All lines in the data bearing the string "CIRCLE" should be identified and copied.

-=-=-=-=-

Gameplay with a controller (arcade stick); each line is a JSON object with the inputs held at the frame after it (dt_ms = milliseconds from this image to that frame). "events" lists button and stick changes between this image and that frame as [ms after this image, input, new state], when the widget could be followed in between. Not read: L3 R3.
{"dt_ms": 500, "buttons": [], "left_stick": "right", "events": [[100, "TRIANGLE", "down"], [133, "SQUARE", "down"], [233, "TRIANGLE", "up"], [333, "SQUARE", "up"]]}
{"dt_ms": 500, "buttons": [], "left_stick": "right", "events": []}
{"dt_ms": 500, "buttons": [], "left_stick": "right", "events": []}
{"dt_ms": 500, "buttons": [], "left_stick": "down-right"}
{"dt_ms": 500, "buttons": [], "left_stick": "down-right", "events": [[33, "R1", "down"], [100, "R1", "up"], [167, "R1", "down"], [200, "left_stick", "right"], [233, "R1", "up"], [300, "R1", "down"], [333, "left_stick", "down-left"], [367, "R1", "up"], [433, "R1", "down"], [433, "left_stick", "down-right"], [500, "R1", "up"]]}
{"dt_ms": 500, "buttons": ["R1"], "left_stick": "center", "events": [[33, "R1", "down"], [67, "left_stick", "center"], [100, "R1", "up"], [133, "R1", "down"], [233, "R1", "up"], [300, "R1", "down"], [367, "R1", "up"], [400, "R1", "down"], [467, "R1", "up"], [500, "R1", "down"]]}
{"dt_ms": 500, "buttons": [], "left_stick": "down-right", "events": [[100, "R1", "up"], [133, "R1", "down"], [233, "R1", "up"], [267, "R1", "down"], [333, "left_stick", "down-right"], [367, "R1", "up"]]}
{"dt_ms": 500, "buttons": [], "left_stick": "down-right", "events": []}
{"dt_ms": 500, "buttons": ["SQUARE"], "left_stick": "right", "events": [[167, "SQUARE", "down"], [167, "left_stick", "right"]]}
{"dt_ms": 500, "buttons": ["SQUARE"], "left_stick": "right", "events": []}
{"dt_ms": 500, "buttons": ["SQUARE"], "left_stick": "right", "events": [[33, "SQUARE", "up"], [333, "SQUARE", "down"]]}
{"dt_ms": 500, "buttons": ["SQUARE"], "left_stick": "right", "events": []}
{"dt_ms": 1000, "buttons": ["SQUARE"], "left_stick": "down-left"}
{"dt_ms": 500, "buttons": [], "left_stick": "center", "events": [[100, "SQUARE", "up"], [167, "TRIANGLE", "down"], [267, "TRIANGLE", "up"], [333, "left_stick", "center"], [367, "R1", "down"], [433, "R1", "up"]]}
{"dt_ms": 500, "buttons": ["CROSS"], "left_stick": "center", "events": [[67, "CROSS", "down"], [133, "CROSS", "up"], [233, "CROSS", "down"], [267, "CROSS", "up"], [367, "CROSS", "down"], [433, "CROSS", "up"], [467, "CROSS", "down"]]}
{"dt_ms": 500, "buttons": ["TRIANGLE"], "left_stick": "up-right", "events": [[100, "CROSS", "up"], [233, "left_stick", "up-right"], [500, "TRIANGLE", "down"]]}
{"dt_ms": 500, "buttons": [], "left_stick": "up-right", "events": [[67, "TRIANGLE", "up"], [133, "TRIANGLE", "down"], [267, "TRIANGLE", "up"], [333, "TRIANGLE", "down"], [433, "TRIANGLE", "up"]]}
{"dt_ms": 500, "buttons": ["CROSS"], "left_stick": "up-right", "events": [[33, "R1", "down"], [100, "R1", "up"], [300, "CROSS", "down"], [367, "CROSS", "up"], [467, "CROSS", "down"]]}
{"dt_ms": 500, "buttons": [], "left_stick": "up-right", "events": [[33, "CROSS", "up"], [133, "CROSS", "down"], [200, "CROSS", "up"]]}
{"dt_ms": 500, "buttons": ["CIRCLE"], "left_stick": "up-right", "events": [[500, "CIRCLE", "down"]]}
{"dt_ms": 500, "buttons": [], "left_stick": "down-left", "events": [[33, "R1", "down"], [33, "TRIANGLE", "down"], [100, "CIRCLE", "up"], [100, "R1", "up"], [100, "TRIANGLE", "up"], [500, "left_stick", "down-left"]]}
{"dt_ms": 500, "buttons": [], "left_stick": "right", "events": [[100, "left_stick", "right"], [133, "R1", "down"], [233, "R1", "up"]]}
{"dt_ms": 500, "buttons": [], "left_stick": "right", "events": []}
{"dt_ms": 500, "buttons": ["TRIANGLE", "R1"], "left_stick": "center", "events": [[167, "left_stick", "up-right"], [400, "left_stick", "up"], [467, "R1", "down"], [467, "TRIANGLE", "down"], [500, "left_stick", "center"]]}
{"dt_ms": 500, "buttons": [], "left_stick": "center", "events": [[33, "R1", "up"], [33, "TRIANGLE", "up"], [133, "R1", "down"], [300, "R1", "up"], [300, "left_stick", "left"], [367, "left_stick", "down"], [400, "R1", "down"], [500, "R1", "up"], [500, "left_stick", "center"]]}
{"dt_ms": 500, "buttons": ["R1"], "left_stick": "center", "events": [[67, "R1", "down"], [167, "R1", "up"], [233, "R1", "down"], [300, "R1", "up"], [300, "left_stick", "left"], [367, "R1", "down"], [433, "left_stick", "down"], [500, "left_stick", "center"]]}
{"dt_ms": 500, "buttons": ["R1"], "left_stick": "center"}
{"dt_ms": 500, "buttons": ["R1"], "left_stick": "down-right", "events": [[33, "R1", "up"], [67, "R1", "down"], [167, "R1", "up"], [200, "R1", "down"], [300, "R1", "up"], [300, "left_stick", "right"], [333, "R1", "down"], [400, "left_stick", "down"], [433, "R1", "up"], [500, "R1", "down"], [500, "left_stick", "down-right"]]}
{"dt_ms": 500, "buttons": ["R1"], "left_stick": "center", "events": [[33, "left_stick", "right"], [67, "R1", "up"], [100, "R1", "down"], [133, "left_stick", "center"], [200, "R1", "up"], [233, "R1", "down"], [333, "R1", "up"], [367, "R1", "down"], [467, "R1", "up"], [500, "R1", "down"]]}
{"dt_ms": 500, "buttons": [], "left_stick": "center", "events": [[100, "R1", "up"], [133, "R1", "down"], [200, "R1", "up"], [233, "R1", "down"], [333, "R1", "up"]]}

-=-=-=-=-

• **Task output**
{"dt_ms": 500, "buttons": ["CIRCLE"], "left_stick": "up-right", "events": [[500, "CIRCLE", "down"]]}
{"dt_ms": 500, "buttons": [], "left_stick": "down-left", "events": [[33, "R1", "down"], [33, "TRIANGLE", "down"], [100, "CIRCLE", "up"], [100, "R1", "up"], [100, "TRIANGLE", "up"], [500, "left_stick", "down-left"]]}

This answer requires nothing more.